§ **YOUR ASSIGNMENT**
Copy exactly the lines from the one containing "Assorted lettuce, tomato, olives^, cucumber, red" through the last line of the records, both included, and nothing more.

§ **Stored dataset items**
^^^^^^^^

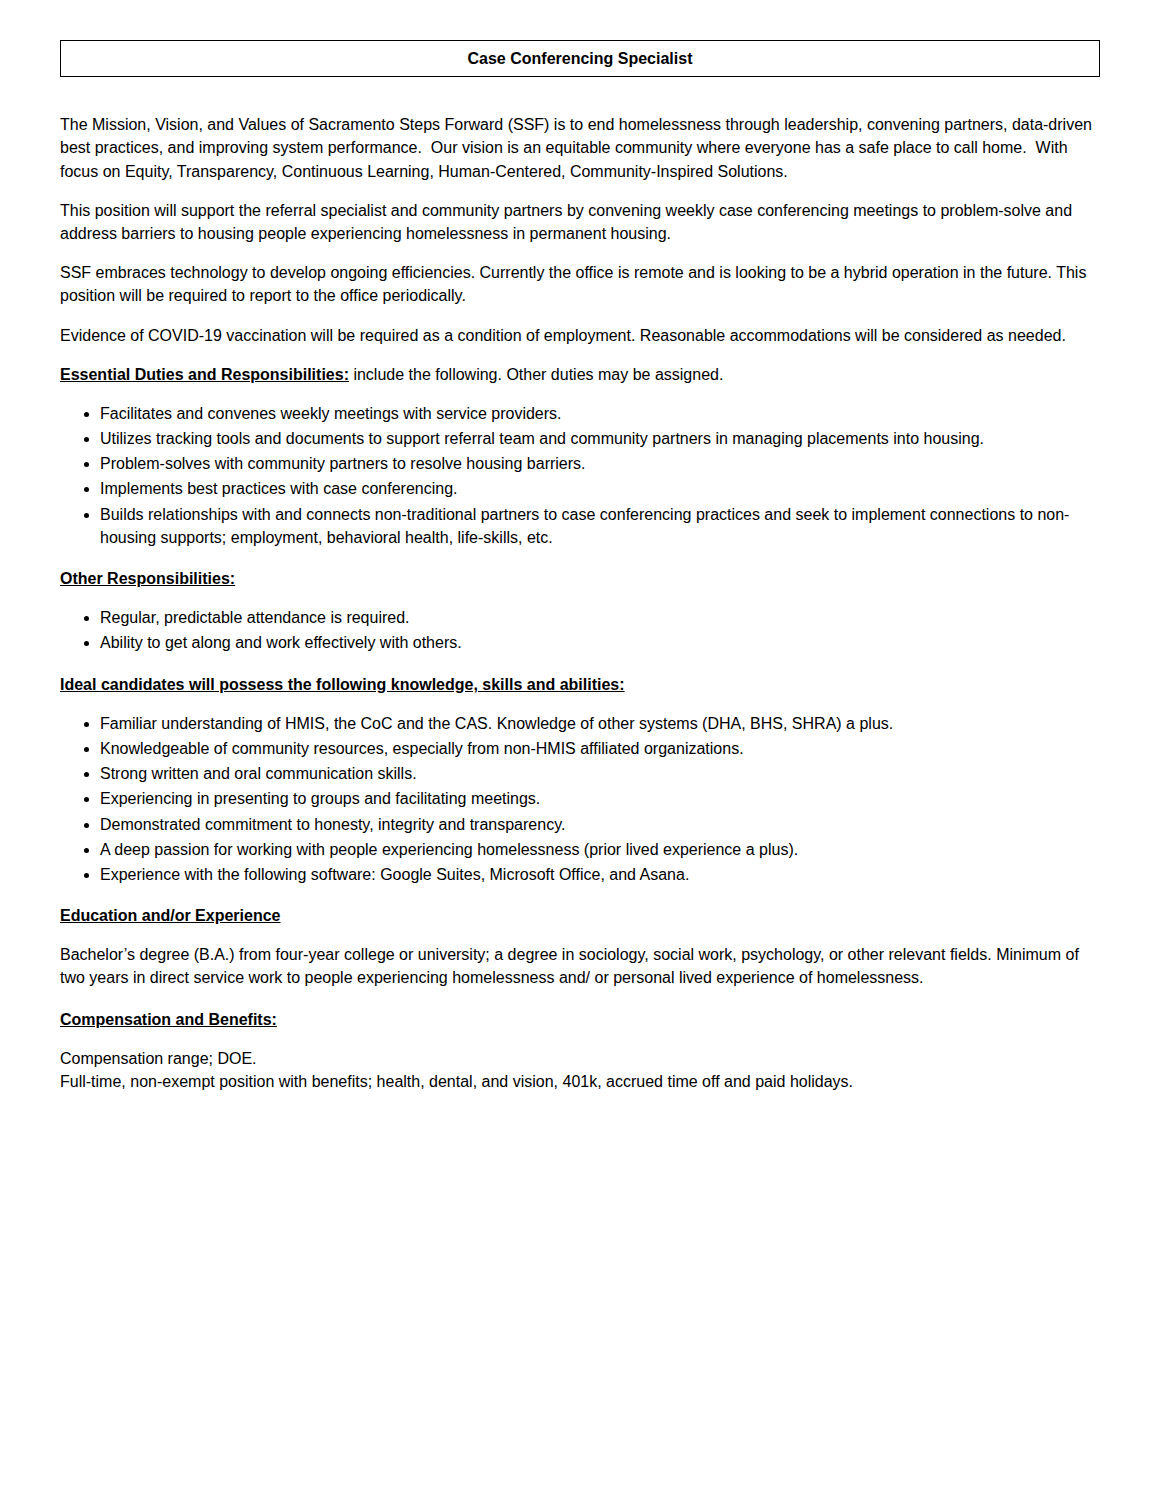Case Conferencing Specialist
The Mission, Vision, and Values of Sacramento Steps Forward (SSF) is to end homelessness through leadership, convening partners, data-driven best practices, and improving system performance. Our vision is an equitable community where everyone has a safe place to call home. With focus on Equity, Transparency, Continuous Learning, Human-Centered, Community-Inspired Solutions.
This position will support the referral specialist and community partners by convening weekly case conferencing meetings to problem-solve and address barriers to housing people experiencing homelessness in permanent housing.
SSF embraces technology to develop ongoing efficiencies. Currently the office is remote and is looking to be a hybrid operation in the future. This position will be required to report to the office periodically.
Evidence of COVID-19 vaccination will be required as a condition of employment. Reasonable accommodations will be considered as needed.
Essential Duties and Responsibilities:
include the following. Other duties may be assigned.
Facilitates and convenes weekly meetings with service providers.
Utilizes tracking tools and documents to support referral team and community partners in managing placements into housing.
Problem-solves with community partners to resolve housing barriers.
Implements best practices with case conferencing.
Builds relationships with and connects non-traditional partners to case conferencing practices and seek to implement connections to non-housing supports; employment, behavioral health, life-skills, etc.
Other Responsibilities:
Regular, predictable attendance is required.
Ability to get along and work effectively with others.
Ideal candidates will possess the following knowledge, skills and abilities:
Familiar understanding of HMIS, the CoC and the CAS. Knowledge of other systems (DHA, BHS, SHRA) a plus.
Knowledgeable of community resources, especially from non-HMIS affiliated organizations.
Strong written and oral communication skills.
Experiencing in presenting to groups and facilitating meetings.
Demonstrated commitment to honesty, integrity and transparency.
A deep passion for working with people experiencing homelessness (prior lived experience a plus).
Experience with the following software: Google Suites, Microsoft Office, and Asana.
Education and/or Experience
Bachelor’s degree (B.A.) from four-year college or university; a degree in sociology, social work, psychology, or other relevant fields. Minimum of two years in direct service work to people experiencing homelessness and/ or personal lived experience of homelessness.
Compensation and Benefits:
Compensation range; DOE.
Full-time, non-exempt position with benefits; health, dental, and vision, 401k, accrued time off and paid holidays.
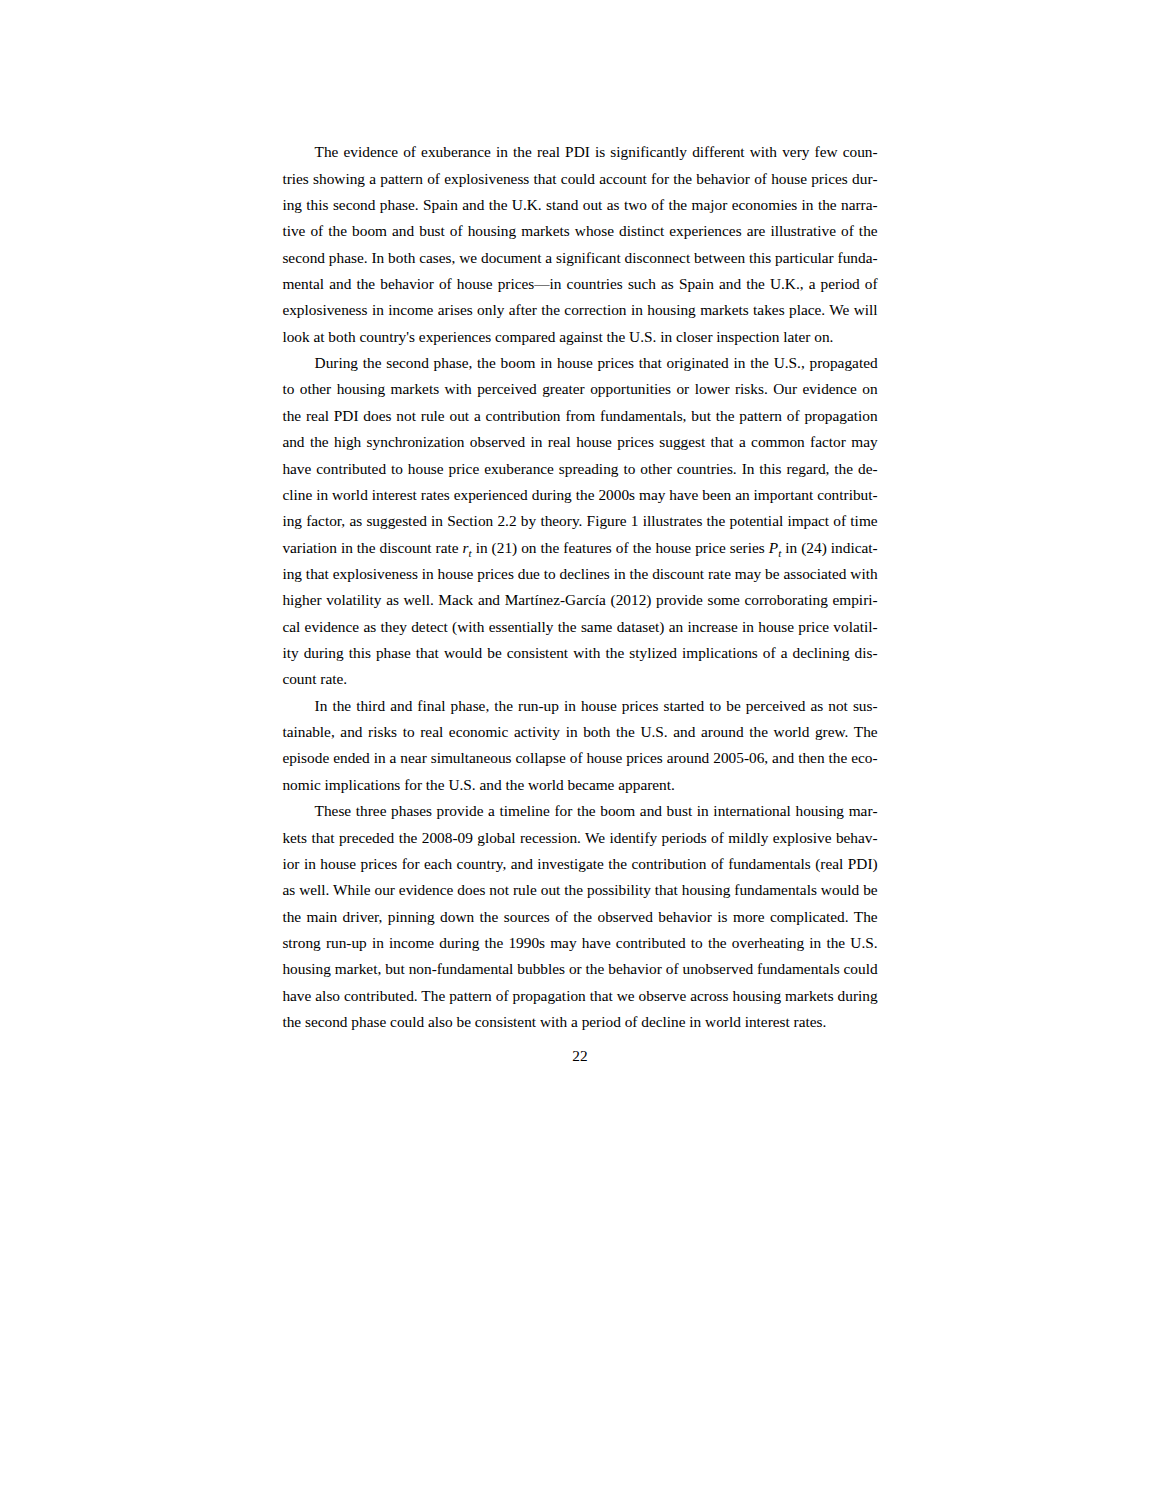The evidence of exuberance in the real PDI is significantly different with very few countries showing a pattern of explosiveness that could account for the behavior of house prices during this second phase. Spain and the U.K. stand out as two of the major economies in the narrative of the boom and bust of housing markets whose distinct experiences are illustrative of the second phase. In both cases, we document a significant disconnect between this particular fundamental and the behavior of house prices—in countries such as Spain and the U.K., a period of explosiveness in income arises only after the correction in housing markets takes place. We will look at both country's experiences compared against the U.S. in closer inspection later on.
During the second phase, the boom in house prices that originated in the U.S., propagated to other housing markets with perceived greater opportunities or lower risks. Our evidence on the real PDI does not rule out a contribution from fundamentals, but the pattern of propagation and the high synchronization observed in real house prices suggest that a common factor may have contributed to house price exuberance spreading to other countries. In this regard, the decline in world interest rates experienced during the 2000s may have been an important contributing factor, as suggested in Section 2.2 by theory. Figure 1 illustrates the potential impact of time variation in the discount rate rt in (21) on the features of the house price series Pt in (24) indicating that explosiveness in house prices due to declines in the discount rate may be associated with higher volatility as well. Mack and Martínez-García (2012) provide some corroborating empirical evidence as they detect (with essentially the same dataset) an increase in house price volatility during this phase that would be consistent with the stylized implications of a declining discount rate.
In the third and final phase, the run-up in house prices started to be perceived as not sustainable, and risks to real economic activity in both the U.S. and around the world grew. The episode ended in a near simultaneous collapse of house prices around 2005-06, and then the economic implications for the U.S. and the world became apparent.
These three phases provide a timeline for the boom and bust in international housing markets that preceded the 2008-09 global recession. We identify periods of mildly explosive behavior in house prices for each country, and investigate the contribution of fundamentals (real PDI) as well. While our evidence does not rule out the possibility that housing fundamentals would be the main driver, pinning down the sources of the observed behavior is more complicated. The strong run-up in income during the 1990s may have contributed to the overheating in the U.S. housing market, but non-fundamental bubbles or the behavior of unobserved fundamentals could have also contributed. The pattern of propagation that we observe across housing markets during the second phase could also be consistent with a period of decline in world interest rates.
22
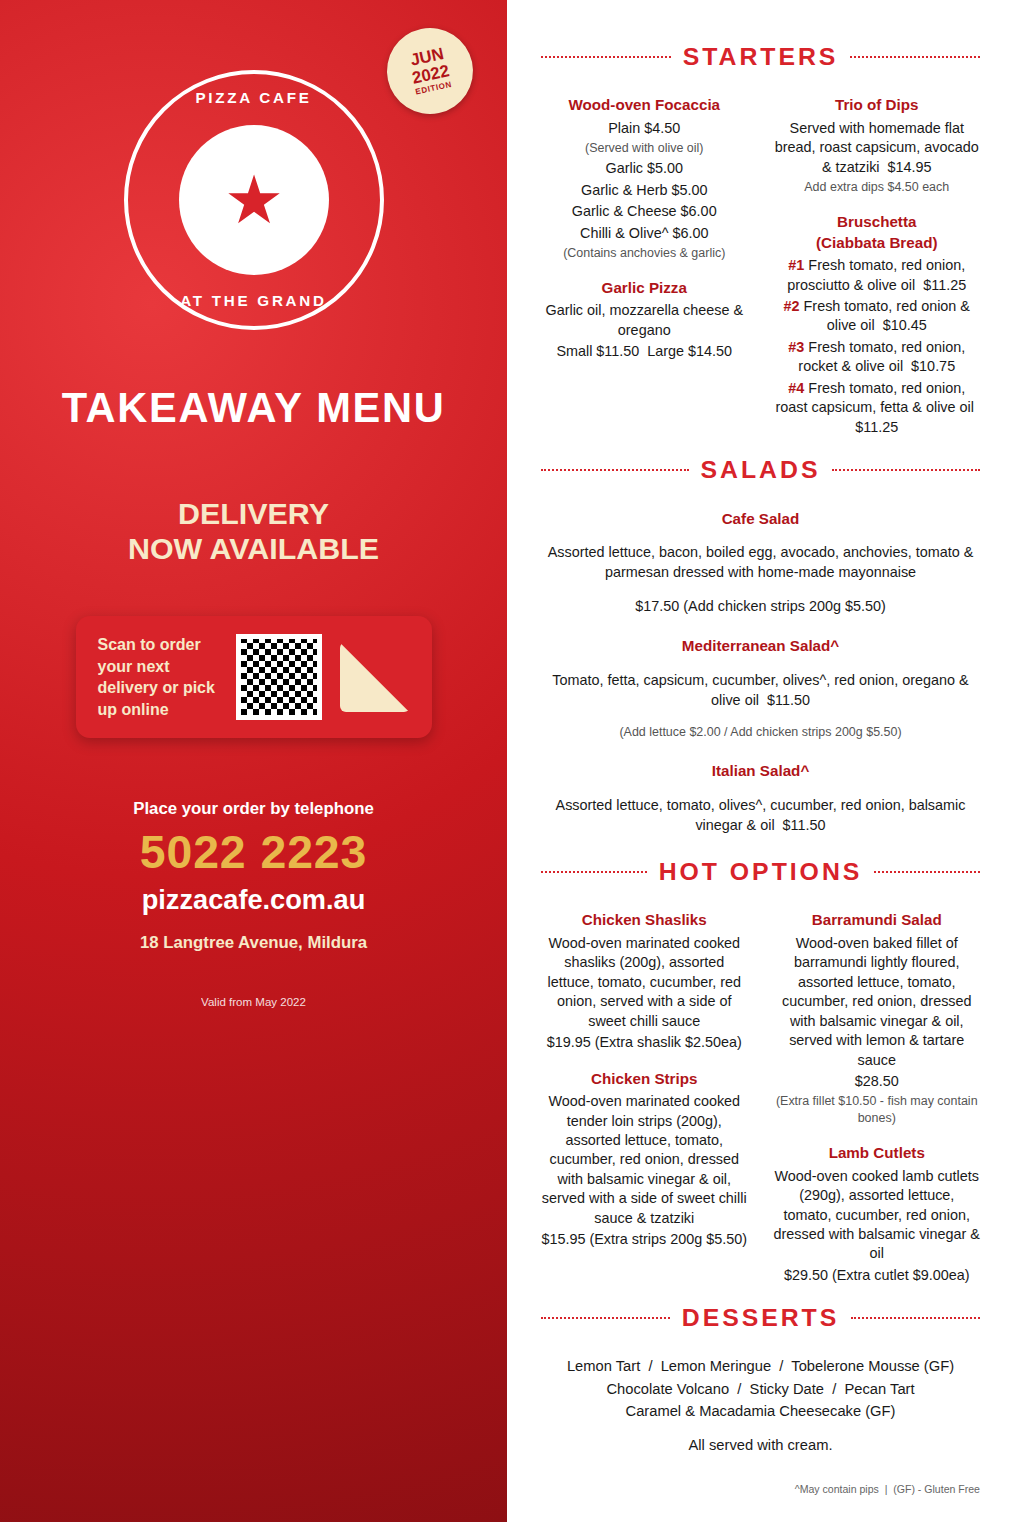JUN 2022 EDITION
PIZZA CAFE
AT THE GRAND
★
TAKEAWAY MENU
DELIVERY
NOW AVAILABLE
Scan to order your next delivery or pick up online
Place your order by telephone
5022 2223
pizzacafe.com.au
18 Langtree Avenue, Mildura
Valid from May 2022
STARTERS
Wood-oven Focaccia
Plain $4.50
(Served with olive oil)
Garlic $5.00
Garlic & Herb $5.00
Garlic & Cheese $6.00
Chilli & Olive^ $6.00
(Contains anchovies & garlic)
Garlic Pizza
Garlic oil, mozzarella cheese & oregano
Small $11.50 Large $14.50
Trio of Dips
Served with homemade flat bread, roast capsicum, avocado & tzatziki $14.95
Add extra dips $4.50 each
Bruschetta
(Ciabbata Bread)
#1 Fresh tomato, red onion, prosciutto & olive oil $11.25
#2 Fresh tomato, red onion & olive oil $10.45
#3 Fresh tomato, red onion, rocket & olive oil $10.75
#4 Fresh tomato, red onion, roast capsicum, fetta & olive oil $11.25
SALADS
Cafe Salad
Assorted lettuce, bacon, boiled egg, avocado, anchovies, tomato & parmesan dressed with home-made mayonnaise
$17.50 (Add chicken strips 200g $5.50)
Mediterranean Salad^
Tomato, fetta, capsicum, cucumber, olives^, red onion, oregano & olive oil $11.50
(Add lettuce $2.00 / Add chicken strips 200g $5.50)
Italian Salad^
Assorted lettuce, tomato, olives^, cucumber, red onion, balsamic vinegar & oil $11.50
HOT OPTIONS
Chicken Shasliks
Wood-oven marinated cooked shasliks (200g), assorted lettuce, tomato, cucumber, red onion, served with a side of sweet chilli sauce
$19.95 (Extra shaslik $2.50ea)
Chicken Strips
Wood-oven marinated cooked tender loin strips (200g), assorted lettuce, tomato, cucumber, red onion, dressed with balsamic vinegar & oil, served with a side of sweet chilli sauce & tzatziki
$15.95 (Extra strips 200g $5.50)
Barramundi Salad
Wood-oven baked fillet of barramundi lightly floured, assorted lettuce, tomato, cucumber, red onion, dressed with balsamic vinegar & oil, served with lemon & tartare sauce
$28.50
(Extra fillet $10.50 - fish may contain bones)
Lamb Cutlets
Wood-oven cooked lamb cutlets (290g), assorted lettuce, tomato, cucumber, red onion, dressed with balsamic vinegar & oil
$29.50 (Extra cutlet $9.00ea)
DESSERTS
Lemon Tart / Lemon Meringue / Tobelerone Mousse (GF)
Chocolate Volcano / Sticky Date / Pecan Tart
Caramel & Macadamia Cheesecake (GF)
All served with cream.
^May contain pips | (GF) - Gluten Free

^^^^^^^^

§ **OUTPUT OF THE EXERCISE**
Assorted lettuce, tomato, olives^, cucumber, red onion, balsamic vinegar & oil $11.50
HOT OPTIONS
Chicken Shasliks
Wood-oven marinated cooked shasliks (200g), assorted lettuce, tomato, cucumber, red onion, served with a side of sweet chilli sauce
$19.95 (Extra shaslik $2.50ea)
Chicken Strips
Wood-oven marinated cooked tender loin strips (200g), assorted lettuce, tomato, cucumber, red onion, dressed with balsamic vinegar & oil, served with a side of sweet chilli sauce & tzatziki
$15.95 (Extra strips 200g $5.50)
Barramundi Salad
Wood-oven baked fillet of barramundi lightly floured, assorted lettuce, tomato, cucumber, red onion, dressed with balsamic vinegar & oil, served with lemon & tartare sauce
$28.50
(Extra fillet $10.50 - fish may contain bones)
Lamb Cutlets
Wood-oven cooked lamb cutlets (290g), assorted lettuce, tomato, cucumber, red onion, dressed with balsamic vinegar & oil
$29.50 (Extra cutlet $9.00ea)
DESSERTS
Lemon Tart / Lemon Meringue / Tobelerone Mousse (GF)
Chocolate Volcano / Sticky Date / Pecan Tart
Caramel & Macadamia Cheesecake (GF)
All served with cream.
^May contain pips | (GF) - Gluten Free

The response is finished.